── Record set

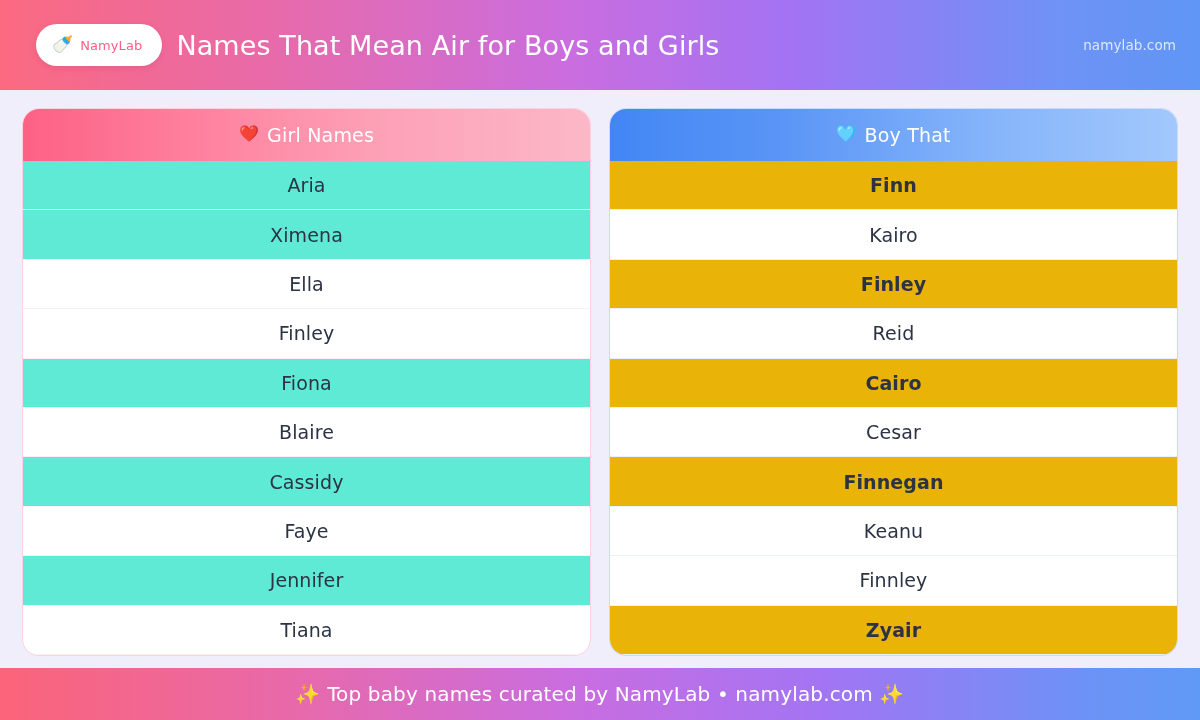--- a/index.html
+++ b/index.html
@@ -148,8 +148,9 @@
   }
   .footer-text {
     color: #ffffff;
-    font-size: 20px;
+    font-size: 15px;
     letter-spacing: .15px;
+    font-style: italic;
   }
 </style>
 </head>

────

- **Your objective**
Please output every line of the listing as it stands, and omit its images.

- **Exercise solution**
--- a/index.html
+++ b/index.html
@@ -148,8 +148,9 @@
   }
   .footer-text {
     color: #ffffff;
-    font-size: 20px;
+    font-size: 15px;
     letter-spacing: .15px;
+    font-style: italic;
   }
 </style>
 </head>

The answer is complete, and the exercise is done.